### TASK DIRECTIONS
When you write the records again, keep every line exactly as it was.

### DATA SHOWN
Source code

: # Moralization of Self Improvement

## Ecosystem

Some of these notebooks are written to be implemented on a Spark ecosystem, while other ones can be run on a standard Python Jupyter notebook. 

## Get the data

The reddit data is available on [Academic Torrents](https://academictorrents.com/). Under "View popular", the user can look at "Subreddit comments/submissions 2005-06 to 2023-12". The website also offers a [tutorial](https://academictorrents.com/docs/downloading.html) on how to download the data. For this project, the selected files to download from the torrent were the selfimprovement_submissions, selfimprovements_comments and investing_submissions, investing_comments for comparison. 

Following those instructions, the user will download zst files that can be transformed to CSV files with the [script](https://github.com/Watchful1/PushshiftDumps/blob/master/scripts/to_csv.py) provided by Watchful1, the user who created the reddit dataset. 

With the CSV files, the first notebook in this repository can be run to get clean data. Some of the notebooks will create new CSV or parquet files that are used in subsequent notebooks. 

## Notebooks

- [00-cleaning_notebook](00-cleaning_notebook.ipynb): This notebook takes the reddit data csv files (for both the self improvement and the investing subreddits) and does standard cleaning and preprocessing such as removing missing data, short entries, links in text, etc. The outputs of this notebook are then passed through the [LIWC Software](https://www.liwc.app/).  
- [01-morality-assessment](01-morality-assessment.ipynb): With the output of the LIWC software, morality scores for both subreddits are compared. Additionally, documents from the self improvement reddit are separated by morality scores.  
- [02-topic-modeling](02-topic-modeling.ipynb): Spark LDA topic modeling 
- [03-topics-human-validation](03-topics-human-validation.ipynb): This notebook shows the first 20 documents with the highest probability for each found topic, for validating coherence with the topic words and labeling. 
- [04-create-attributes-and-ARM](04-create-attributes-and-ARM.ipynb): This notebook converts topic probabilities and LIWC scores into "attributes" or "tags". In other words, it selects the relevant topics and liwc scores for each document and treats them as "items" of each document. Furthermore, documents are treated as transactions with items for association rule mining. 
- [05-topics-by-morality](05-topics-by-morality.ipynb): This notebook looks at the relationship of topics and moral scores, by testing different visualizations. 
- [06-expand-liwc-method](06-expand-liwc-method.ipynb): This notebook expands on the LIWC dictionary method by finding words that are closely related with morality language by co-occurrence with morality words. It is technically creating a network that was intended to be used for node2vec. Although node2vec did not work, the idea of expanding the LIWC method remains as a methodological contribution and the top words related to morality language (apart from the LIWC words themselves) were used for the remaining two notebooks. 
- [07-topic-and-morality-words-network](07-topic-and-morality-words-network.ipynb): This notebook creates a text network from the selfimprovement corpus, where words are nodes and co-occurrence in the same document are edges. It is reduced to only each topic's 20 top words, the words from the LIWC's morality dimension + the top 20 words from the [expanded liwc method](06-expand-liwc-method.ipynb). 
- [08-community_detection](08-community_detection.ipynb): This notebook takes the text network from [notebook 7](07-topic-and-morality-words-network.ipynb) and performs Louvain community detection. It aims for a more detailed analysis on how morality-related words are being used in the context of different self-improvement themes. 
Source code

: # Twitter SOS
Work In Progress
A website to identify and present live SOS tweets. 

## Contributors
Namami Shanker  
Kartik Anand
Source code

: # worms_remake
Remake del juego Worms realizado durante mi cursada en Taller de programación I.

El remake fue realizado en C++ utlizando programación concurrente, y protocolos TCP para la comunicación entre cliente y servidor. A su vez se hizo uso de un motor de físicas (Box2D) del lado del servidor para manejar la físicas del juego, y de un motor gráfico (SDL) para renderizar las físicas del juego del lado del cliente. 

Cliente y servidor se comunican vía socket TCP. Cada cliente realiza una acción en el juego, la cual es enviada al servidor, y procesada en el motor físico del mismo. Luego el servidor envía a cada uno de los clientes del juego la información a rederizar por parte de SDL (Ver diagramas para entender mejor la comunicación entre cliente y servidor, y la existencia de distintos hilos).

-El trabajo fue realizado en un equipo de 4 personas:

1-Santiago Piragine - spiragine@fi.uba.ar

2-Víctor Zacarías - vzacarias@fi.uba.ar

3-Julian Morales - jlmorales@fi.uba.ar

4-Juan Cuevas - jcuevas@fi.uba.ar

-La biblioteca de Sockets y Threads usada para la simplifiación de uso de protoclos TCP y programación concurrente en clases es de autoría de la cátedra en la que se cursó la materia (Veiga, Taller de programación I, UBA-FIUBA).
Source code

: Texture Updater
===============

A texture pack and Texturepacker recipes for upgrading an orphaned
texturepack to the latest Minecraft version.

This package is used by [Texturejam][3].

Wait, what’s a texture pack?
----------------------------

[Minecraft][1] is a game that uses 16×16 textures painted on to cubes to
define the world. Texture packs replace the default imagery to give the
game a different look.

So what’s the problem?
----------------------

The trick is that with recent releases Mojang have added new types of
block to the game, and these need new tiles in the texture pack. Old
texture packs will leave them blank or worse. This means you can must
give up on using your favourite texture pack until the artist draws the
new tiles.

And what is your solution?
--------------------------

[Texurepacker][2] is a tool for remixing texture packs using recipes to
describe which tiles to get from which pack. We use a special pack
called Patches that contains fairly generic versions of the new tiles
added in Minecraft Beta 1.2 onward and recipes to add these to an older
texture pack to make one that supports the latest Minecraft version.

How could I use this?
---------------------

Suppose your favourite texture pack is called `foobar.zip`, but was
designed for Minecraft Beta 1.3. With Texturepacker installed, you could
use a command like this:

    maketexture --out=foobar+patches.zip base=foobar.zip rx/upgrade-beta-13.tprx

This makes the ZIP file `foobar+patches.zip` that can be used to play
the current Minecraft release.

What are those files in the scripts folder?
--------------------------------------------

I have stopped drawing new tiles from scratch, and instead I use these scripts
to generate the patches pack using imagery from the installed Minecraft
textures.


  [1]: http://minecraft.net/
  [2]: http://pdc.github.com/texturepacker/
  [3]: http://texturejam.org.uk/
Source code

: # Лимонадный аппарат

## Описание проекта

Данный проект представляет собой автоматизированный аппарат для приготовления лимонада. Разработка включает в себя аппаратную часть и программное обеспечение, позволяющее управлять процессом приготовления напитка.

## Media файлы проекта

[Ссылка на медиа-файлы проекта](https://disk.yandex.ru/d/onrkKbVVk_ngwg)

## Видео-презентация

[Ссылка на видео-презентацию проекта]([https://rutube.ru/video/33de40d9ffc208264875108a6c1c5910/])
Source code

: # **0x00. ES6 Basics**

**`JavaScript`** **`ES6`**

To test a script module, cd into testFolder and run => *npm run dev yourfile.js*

### RESPONSE FOR THIS EXERCISE
Source code

: # Moralization of Self Improvement

## Ecosystem

Some of these notebooks are written to be implemented on a Spark ecosystem, while other ones can be run on a standard Python Jupyter notebook. 

## Get the data

The reddit data is available on [Academic Torrents](https://academictorrents.com/). Under "View popular", the user can look at "Subreddit comments/submissions 2005-06 to 2023-12". The website also offers a [tutorial](https://academictorrents.com/docs/downloading.html) on how to download the data. For this project, the selected files to download from the torrent were the selfimprovement_submissions, selfimprovements_comments and investing_submissions, investing_comments for comparison. 

Following those instructions, the user will download zst files that can be transformed to CSV files with the [script](https://github.com/Watchful1/PushshiftDumps/blob/master/scripts/to_csv.py) provided by Watchful1, the user who created the reddit dataset. 

With the CSV files, the first notebook in this repository can be run to get clean data. Some of the notebooks will create new CSV or parquet files that are used in subsequent notebooks. 

## Notebooks

- [00-cleaning_notebook](00-cleaning_notebook.ipynb): This notebook takes the reddit data csv files (for both the self improvement and the investing subreddits) and does standard cleaning and preprocessing such as removing missing data, short entries, links in text, etc. The outputs of this notebook are then passed through the [LIWC Software](https://www.liwc.app/).  
- [01-morality-assessment](01-morality-assessment.ipynb): With the output of the LIWC software, morality scores for both subreddits are compared. Additionally, documents from the self improvement reddit are separated by morality scores.  
- [02-topic-modeling](02-topic-modeling.ipynb): Spark LDA topic modeling 
- [03-topics-human-validation](03-topics-human-validation.ipynb): This notebook shows the first 20 documents with the highest probability for each found topic, for validating coherence with the topic words and labeling. 
- [04-create-attributes-and-ARM](04-create-attributes-and-ARM.ipynb): This notebook converts topic probabilities and LIWC scores into "attributes" or "tags". In other words, it selects the relevant topics and liwc scores for each document and treats them as "items" of each document. Furthermore, documents are treated as transactions with items for association rule mining. 
- [05-topics-by-morality](05-topics-by-morality.ipynb): This notebook looks at the relationship of topics and moral scores, by testing different visualizations. 
- [06-expand-liwc-method](06-expand-liwc-method.ipynb): This notebook expands on the LIWC dictionary method by finding words that are closely related with morality language by co-occurrence with morality words. It is technically creating a network that was intended to be used for node2vec. Although node2vec did not work, the idea of expanding the LIWC method remains as a methodological contribution and the top words related to morality language (apart from the LIWC words themselves) were used for the remaining two notebooks. 
- [07-topic-and-morality-words-network](07-topic-and-morality-words-network.ipynb): This notebook creates a text network from the selfimprovement corpus, where words are nodes and co-occurrence in the same document are edges. It is reduced to only each topic's 20 top words, the words from the LIWC's morality dimension + the top 20 words from the [expanded liwc method](06-expand-liwc-method.ipynb). 
- [08-community_detection](08-community_detection.ipynb): This notebook takes the text network from [notebook 7](07-topic-and-morality-words-network.ipynb) and performs Louvain community detection. It aims for a more detailed analysis on how morality-related words are being used in the context of different self-improvement themes. 
Source code

: # Twitter SOS
Work In Progress
A website to identify and present live SOS tweets. 

## Contributors
Namami Shanker  
Kartik Anand
Source code

: # worms_remake
Remake del juego Worms realizado durante mi cursada en Taller de programación I.

El remake fue realizado en C++ utlizando programación concurrente, y protocolos TCP para la comunicación entre cliente y servidor. A su vez se hizo uso de un motor de físicas (Box2D) del lado del servidor para manejar la físicas del juego, y de un motor gráfico (SDL) para renderizar las físicas del juego del lado del cliente. 

Cliente y servidor se comunican vía socket TCP. Cada cliente realiza una acción en el juego, la cual es enviada al servidor, y procesada en el motor físico del mismo. Luego el servidor envía a cada uno de los clientes del juego la información a rederizar por parte de SDL (Ver diagramas para entender mejor la comunicación entre cliente y servidor, y la existencia de distintos hilos).

-El trabajo fue realizado en un equipo de 4 personas:

1-Santiago Piragine - spiragine@fi.uba.ar

2-Víctor Zacarías - vzacarias@fi.uba.ar

3-Julian Morales - jlmorales@fi.uba.ar

4-Juan Cuevas - jcuevas@fi.uba.ar

-La biblioteca de Sockets y Threads usada para la simplifiación de uso de protoclos TCP y programación concurrente en clases es de autoría de la cátedra en la que se cursó la materia (Veiga, Taller de programación I, UBA-FIUBA).
Source code

: Texture Updater
===============

A texture pack and Texturepacker recipes for upgrading an orphaned
texturepack to the latest Minecraft version.

This package is used by [Texturejam][3].

Wait, what’s a texture pack?
----------------------------

[Minecraft][1] is a game that uses 16×16 textures painted on to cubes to
define the world. Texture packs replace the default imagery to give the
game a different look.

So what’s the problem?
----------------------

The trick is that with recent releases Mojang have added new types of
block to the game, and these need new tiles in the texture pack. Old
texture packs will leave them blank or worse. This means you can must
give up on using your favourite texture pack until the artist draws the
new tiles.

And what is your solution?
--------------------------

[Texurepacker][2] is a tool for remixing texture packs using recipes to
describe which tiles to get from which pack. We use a special pack
called Patches that contains fairly generic versions of the new tiles
added in Minecraft Beta 1.2 onward and recipes to add these to an older
texture pack to make one that supports the latest Minecraft version.

How could I use this?
---------------------

Suppose your favourite texture pack is called `foobar.zip`, but was
designed for Minecraft Beta 1.3. With Texturepacker installed, you could
use a command like this:

    maketexture --out=foobar+patches.zip base=foobar.zip rx/upgrade-beta-13.tprx

This makes the ZIP file `foobar+patches.zip` that can be used to play
the current Minecraft release.

What are those files in the scripts folder?
--------------------------------------------

I have stopped drawing new tiles from scratch, and instead I use these scripts
to generate the patches pack using imagery from the installed Minecraft
textures.


  [1]: http://minecraft.net/
  [2]: http://pdc.github.com/texturepacker/
  [3]: http://texturejam.org.uk/
Source code

: # Лимонадный аппарат

## Описание проекта

Данный проект представляет собой автоматизированный аппарат для приготовления лимонада. Разработка включает в себя аппаратную часть и программное обеспечение, позволяющее управлять процессом приготовления напитка.

## Media файлы проекта

[Ссылка на медиа-файлы проекта](https://disk.yandex.ru/d/onrkKbVVk_ngwg)

## Видео-презентация

[Ссылка на видео-презентацию проекта]([https://rutube.ru/video/33de40d9ffc208264875108a6c1c5910/])
Source code

: # **0x00. ES6 Basics**

**`JavaScript`** **`ES6`**

To test a script module, cd into testFolder and run => *npm run dev yourfile.js*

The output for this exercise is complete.